During the third quarter of 2022, the total added value of venture capital in Mexico was US$405 million, a reduction of 57.41 percent compared to the same period in 2021. In Latin America, the number of transactions also decreased,from around 130 in the third quarter of 2021 to 79 in the same period in  2022, according to Tracxn.

In addition, probably due to the persistence of inflation, the breakdown of supply chains, the chip crisis and global uncertainty, e-commerce has not lived up to post-pandemic hopes. This has also caused a reduction in digital ads, a source of income for many technology companies, cooling expectations for their future results.

Connecting the Dots: This All Leads to the ‘Butterfly Effect’

Let's take a brief moment to remember (and simplifying) that, during times of low interest rates and encouraged by the pandemic-fueled digital acceleration, many companies took the opportunity to inject money, increasing the demand for technological professionals and causing a salary bubble to attract/retain the best talent.

Going back to 2H22, the escalation in the cost of credit to try to cool inflation made investments in US Treasury bonds more attractive; in turbulent times,  some capital moves toward this type of asset as it is perceived as safer. This, in turn, cools the economy and reduces earnings expectations for companies, which makes their shares less attractive and, when expectations change and, on top of that, they are perceived as overvalued, as is the case with technology companies …. wham! We come to the “Butterfly Effect:” In the past 12 months, according to Trueup.io, an estimated 201,455 people have been officially laid off from big techs, unicorns, and startups (dot-coms laid off 100,000 workers when their bubble burst in 2000).

 

In parallel, the crypto world, which seemed like a good refuge, gave us a scare with  the bankruptcy of FTX, although the concentrated money mass is so large that it could be too big to fall. But this is probably a topic for another article.

2023: The Age of Unicorns and Camels

Should  we be, then, pessimistic about next year for fintech?

I firmly believe that crises are synonymous with opportunities.

I believe that the corrections are purges and that they make us "healthier" and  antifragile.

And I think, without logically being able to assert in the volatile times we are living in, that it seems that we are returning to a certain rationality, where economic fundamentals are again basic factors, although the "technological Darwinism" is irreversible.

Camels are animals that cross deserts with water from their only hump, because they get their maximum performance from it. In its hump, it stores up to 36kg of fat, which it can convert into water and energy when it does not have food. And it always crosses the desert in search of new oases to recover and continue.
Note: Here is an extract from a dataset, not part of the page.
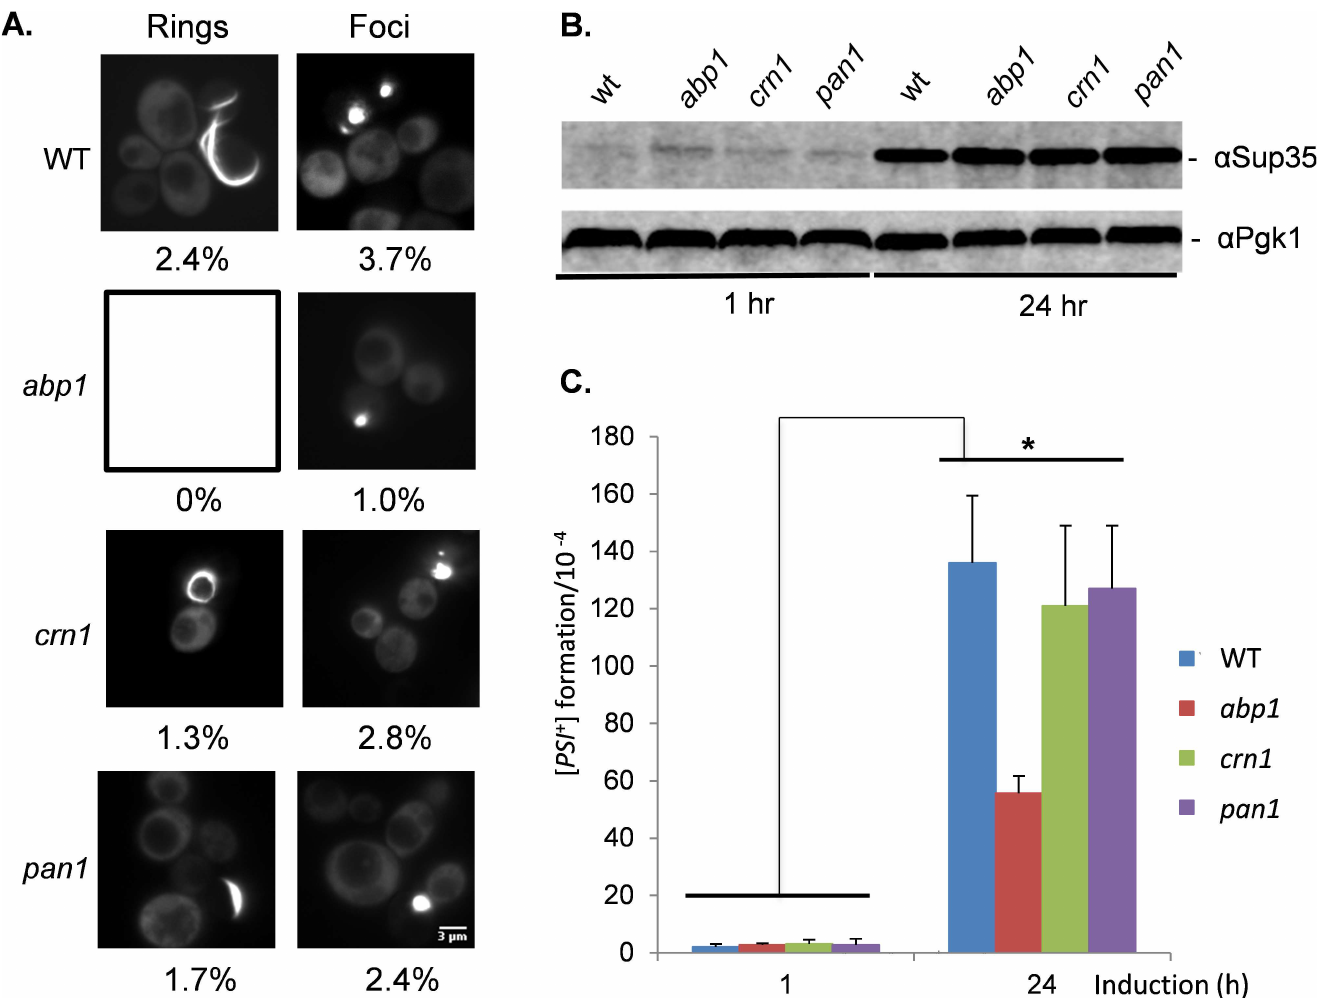
Fig 3. Induction of [ PSI + ] prion formation by overexpression of Sup35. A. Fluorescence micrographs are shown for [ PIN + ][ psi - ] versions of wild-type, abp1 , crn1 and pan1 mutant strains containingthe Sup35NM-GFP plasmidinducedwith copperfor 24 hours. Representative Images are shownfor rod/ ribbon-like and foci aggregate formation.The numbers indicatethe percentage of cells containingeach type of aggregatefrom an averageof 300 cells counted.The scale bar is 3 μ m. B. Western blot analysisof the wild-typeand abp1 mutant strain followinginductionof Sup35NM-GFP. Blots were probed with α Sup35or α -Pgk1as a loadingcontrol (C) [ PSI + ] prion formationwas quantifiedin the wild-typeand abp1 mutant strain containingthe Sup35NM-GFP plasmidfollowing24 h of copper induction. Data shown are the means of three independent biologicalrepeat experiments expressed as the number of colonies per 10 4 viablecells. Error bars denote standard deviation; * marks statistical significance at p < 0.01.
If 2021 was the year of the unicorns, it is possible that 2023 will be the year of the camels. Fintech companies (and not only them) will have to be efficient with their resources, they will have to know how to take advantage of the availability of talent, go out and cross the "desert" with the water from their hump, always looking for a new "oasis" of customer segments and new markets to replenish their energy. In their favor, they will have a more receptive competitive landscape in need of the efficiency of their solutions and they will find many competitors hunkered down in their winter quarters.

Because the world is already hybrid, 46.5% of the global population is digital native (millennials and centennials) and there is no storm that will change this. So, are the unicorns going to become extinct? Of course not. In the "digital fauna,” they are a natural evolution of camels.